*Text*.
American entrepreneurs are a mixed bag when it comes to education. Census data from 2019 show that while most entrepreneurs have a bachelor’s degree — and a smaller number had a master’s, doctorate or other professional degree — there are millions of others who created their business after earning an associate’s degree, technical certificate or GED, or not completing high school.
Since 1985, the number of entrepreneurship courses offered at college campuses across the nation has risen 20-fold. Philadelphia’s major universities do have official entrepreneurship curricula in the form of degrees, minors or certificate programs. Temple University offers a master’s in innovation management and entrepreneurship in its Fox School of Business, University of Pennsylvania’s Wharton School offers an entrepreneurship and innovation major within its MBA program, and Drexel University offers an entrepreneurship and innovation undergraduate degree within a college dedicated to entrepreneurship — the Charles D. Close School of Entrepreneurship.
In 2023 and beyond, how important is an entrepreneurship degree or official academic training for startup founders? We asked Philly execs for their thoughts: Did they study official business curricula? If not, do they wish they had?

*Tasks to carry out*.
A: According to the text on entrepreneurship education, by how much has the number of entrepreneurship courses at college campuses risen since 1985?
B: Carry on the piece about entrepreneurship education and startup founders, picking up after its last sentence.

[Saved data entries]
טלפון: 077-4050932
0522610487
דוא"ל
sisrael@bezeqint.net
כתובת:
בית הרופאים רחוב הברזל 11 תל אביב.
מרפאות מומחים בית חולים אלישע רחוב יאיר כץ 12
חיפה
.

*Written answers*.
A: It has risen 20-fold.

B:
Learning from peers
Chris Cera, founder of software company Arcweb, received his undergraduate and graduate degrees in computer science from Drexel in the early 2000s. Though he wasn’t studying entrepreneurship, the university’s Baiada Institute for Entrepreneurship was well known on campus as a place for extracurriculars and events, he said. It served as a source of information, connection and inspiration, and led him to meeting mentor Mel Baiada, who he’s still in touch with today.
The hardest thing for Cera in getting his businesses off the ground wasn’t the lack of formal education in business, but getting the confidence to make moves.
“Taking the plunge requires a ton of confidence,” he said, “so the great thing about being at the Baiada Center was you saw people who were actually taking the plunge and could talk about it.”
Cera said he thinks the establishment of more entrepreneurship-focused degrees and curricula is a good thing for people who know they want to start their own businesses. But he doesn’t regret the course he took, or feel like he lacked without official academic training.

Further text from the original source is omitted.